Im surprised by this news.
Said no one, ever.
I think the game companies are much better equipped to hold here against Apple TV, though other forces might blow them out. Apple TV simply isn't compelling. You don't bring a Game Boy everywhere, games are expensive, and they're mostly for kids. Who'd be happy with a $1 game.
You might be making the same mistake that console companies are. It used to be that on computers you had to have a dedicated game machine, and swap out graphics cards once a year to play the latest games. Over time, the "avg" computer caught up with the game industry, and suddenly you didn't always
need a dedicated computer for the task.
What's going to kill the console market? Microsoft, probably. They have the XBox and the computer OS. Apple, internationally, isn't much of a dent. XBox, if executed well, should do fine. Same with PS4. Nintendo seems to be missing the boat on online trends wanting to remain strictly a toy company.
It's what happens when the only tool in a market is a near professional level tool. Look at the Camera, where SLRs were what a lot of amateurs were buying with no intention of using it as a specialized tool. Now, with digital cameras everywhere that fill 99% of the use cases for 99% of the users, The "only a camera" market is dieing. But even if the Professional or "serious photographer" cameras go down in sale, they won't die because there will always be those users that demand a dedicated tool.
Laptops are the same way. Once a market diversifies people realize that the first tool on the market (laptop for portable computing) isn't the only way to satisfy everyone's desire and use case. Smart phones and tablets are filling a huge niche in people's lives.
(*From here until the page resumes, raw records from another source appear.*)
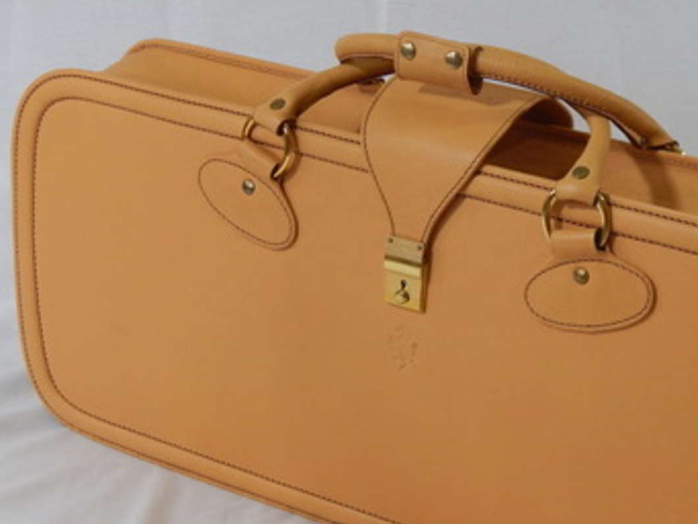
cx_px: 499
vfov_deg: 16.0
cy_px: 353
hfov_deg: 21.2
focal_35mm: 92
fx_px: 1855
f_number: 3.7
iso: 160
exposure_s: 1/30
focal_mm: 8.6
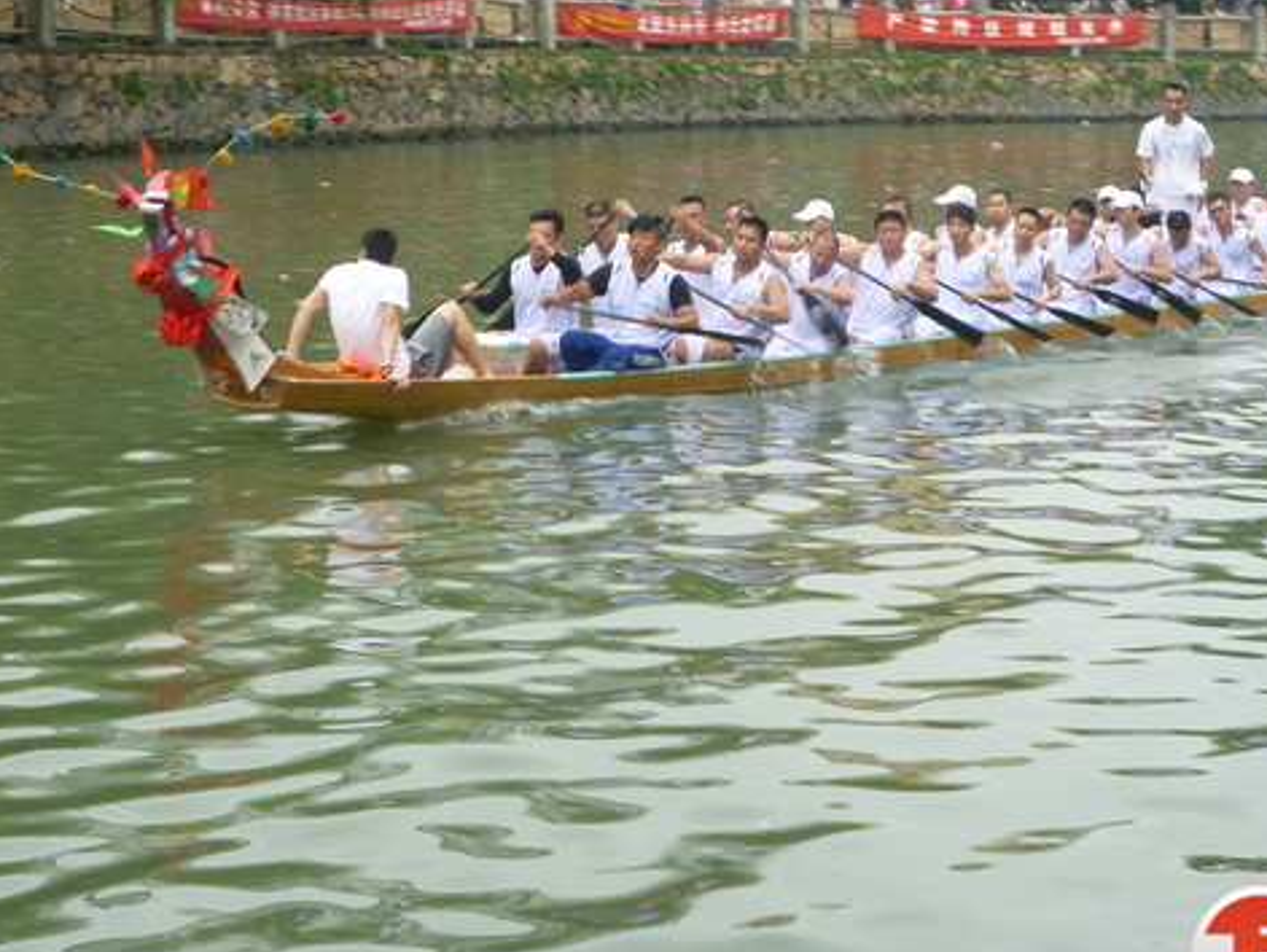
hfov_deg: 22.7
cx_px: 635
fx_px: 3150
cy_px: 278
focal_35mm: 86
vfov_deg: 17.1
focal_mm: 9.5
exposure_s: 1/40
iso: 100
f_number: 5.2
What that does though is it also draws a bunch more people into the "mobile computing" market by providing them a device that is cheaper and still fulfills their needs.
So it's of zero surprise to me that dedicated expensive gaming consoles are getting dwarfed by non-dedicated gaming machines, because the majority of "gamers" aren't "hardcore $600" gamers, they are $10 a month gamers.
What'll save them is that there will always be those people, like myself, that desire a dedicated gaming experience on my large plasma TV. I realize that I am not the average gamer. The positive thing is that as games diversify, and the platforms we can play them on, the number of "gamers" in the world sky rockets. Hopefully there will be plenty to go around.
The question I have is not whether consoles will die, but whether there is really the market for 3 players in it. I fear that historically Nintindo help onto the "casual" gamer, and won't make it without targeting "professional" gamers.